POLITIQUE

L’extrême droite à l’assaut du Parlement européen

L’extrême droite à l’assaut du Parlement européen

Surfant sur la vague de l’eurosceptiscisme, les partis d’extrême droite et populistes espèrent entrer en force au Parlement européen.

L’extrême droite et les partis populistes ont le vent en poupe. Au soir du 25 mai, ils devraient arriver en force dans le Parlement européen. Selon les estimations, leurs élus pourraient représenter jusqu’à un tiers des 751 députés en comptant tous les eurosceptiques.

La vague antieuropéenne est forte. En France (FN crédité de 22% des voix), au Royaume-Uni (29% pour le UK Independence Party), au Danemark, en Finlande, aux Pays-Bas (18% pour le PVV), en Autriche, en Hongrie, en Italie avec le mouvement «Cinq étoiles» de Beppe Grillo (27,7%), les partis eurosceptiques et europhobes pourraient arriver en tête ou à la deuxième place.

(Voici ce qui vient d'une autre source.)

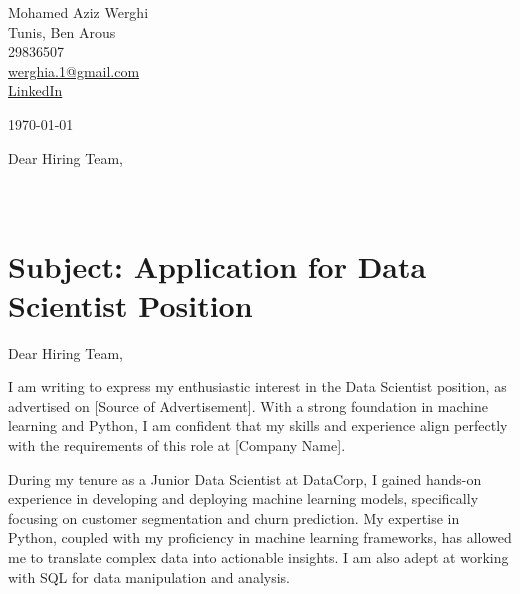 \documentclass[10pt]{article}
\begin{document}
\begin{flushleft}
Mohamed Aziz Werghi \\
Tunis, Ben Arous \\
29836507 \\
\href{mailto:werghia.1@gmail.com}{werghia.1@gmail.com} \\
\href{https://linkedin.com/in/azizwerghi}{LinkedIn}
\end{flushleft}

\vfill %

\today

\vspace{12pt} %

\begin{flushleft}
Dear Hiring Team, \\ %
[Hiring Manager Title] \\
[Company Name] \\
[Company Address]
\end{flushleft}

\vspace{12pt} %

\section*{Subject: Application for Data Scientist Position}
\vspace{-12pt} %

Dear Hiring Team,

I am writing to express my enthusiastic interest in the Data Scientist position, as advertised on [Source of Advertisement]. With a strong foundation in machine learning and Python, I am confident that my skills and experience align perfectly with the requirements of this role at [Company Name].

During my tenure as a Junior Data Scientist at DataCorp, I gained hands-on experience in developing and deploying machine learning models, specifically focusing on customer segmentation and churn prediction. My expertise in Python, coupled with my proficiency in machine learning frameworks, has allowed me to translate complex data into actionable insights. I am also adept at working with SQL for data manipulation and analysis.
\end{document}
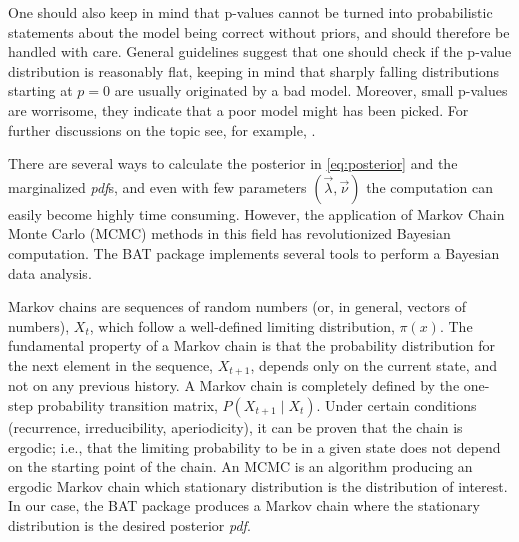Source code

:One should also keep in mind that p-values cannot be turned into probabilistic statements about the model being correct without priors, and should therefore be handled with care. General guidelines suggest that one should check if the p-value distribution is reasonably flat, keeping in mind that sharply falling distributions starting at $p=0$ are usually originated by a bad model. Moreover, small p-values are worrisome, they indicate that a poor model might has been picked. For further discussions on the topic see, for example, \cite{p-value}.

\newpage%
 There are several ways to calculate the posterior in \ref{eq:posterior} and the marginalized \emph{pdf}s, and even with few parameters $(\vec{\lambda},\vec{\nu})$ the computation can easily become highly time consuming. However, the application of Markov Chain Monte Carlo (MCMC) methods in this field has revolutionized Bayesian computation. The BAT package \cite{BAT} implements several tools to perform a Bayesian data analysis.

Markov chains are sequences of random numbers (or, in general, vectors of numbers), $X_t$, which follow a well-defined limiting distribution, $\pi(x)$. The fundamental property of a Markov chain is that the probability distribution for the next element in the sequence, $X_{t+1}$, depends only on the current state, and not on any previous history. A Markov chain is completely defined by the one-step probability transition matrix, $P(X_{t+1}\mid X_t)$. Under certain conditions (recurrence, irreducibility, aperiodicity), it can be proven that the chain is ergodic; i.e., that the limiting probability to be in a given state does not depend on the starting point of the chain. An MCMC is an algorithm producing an ergodic Markov chain which stationary distribution is the distribution of interest. In our case, the BAT package produces a Markov chain where the stationary distribution is the desired posterior \emph{pdf}.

Même en Allemagne, l’AfD (Alternative für Deutschland) qui demande l’abandon de l’euro, devrait obtenir des sièges et le parti néonazi NPD prétend lui aussi à un élu. En Grèce, le parti néonazi Aube dorée a été autorisé hier à participer aux européennes. Tous travaillent à détruire de l’intérieur «le monstre de Bruxelles».

Pour peser, ils devront constituer un groupe, ce qui nécessite 25 élus dans au moins sept pays. En novembre 2013 à Vienne, sept partis – le Front national français, le FPÖ autrichien, le PVV néerlandais, le Vlaams Belang, la Ligue du Nord italienne, le SNS slovaque et les Démocrates de Suède – se sont entendus pour constituer un groupe commun. Ils devront aussi s’entendre sur une ligne politique. Ce ne sera pas simple. Certains de ces partis sont souverainistes et nationalistes, d’autres sont régionalistes. Tous contestent l’UE telle qu’elle fonctionne aujourd’hui, mais tous ne rejettent pas l’idée européenne dans son ensemble.

Avoir un groupe permettra à l’extrême droite de bénéficier de plus de moyens. Ils disposeront de subsides, de bureaux, de sièges dans les commissions et de temps de parole. Actuellement, l’Alliance européenne pour la liberté (AEL), la plateforme politique de ces sept partis, reçoit près de 400 000€ de subventions par an du Parlement européen. Avec un groupe, la dotation pourrait s’élever, selon le nombre d’élus, entre 1 et 3 millions d’euros.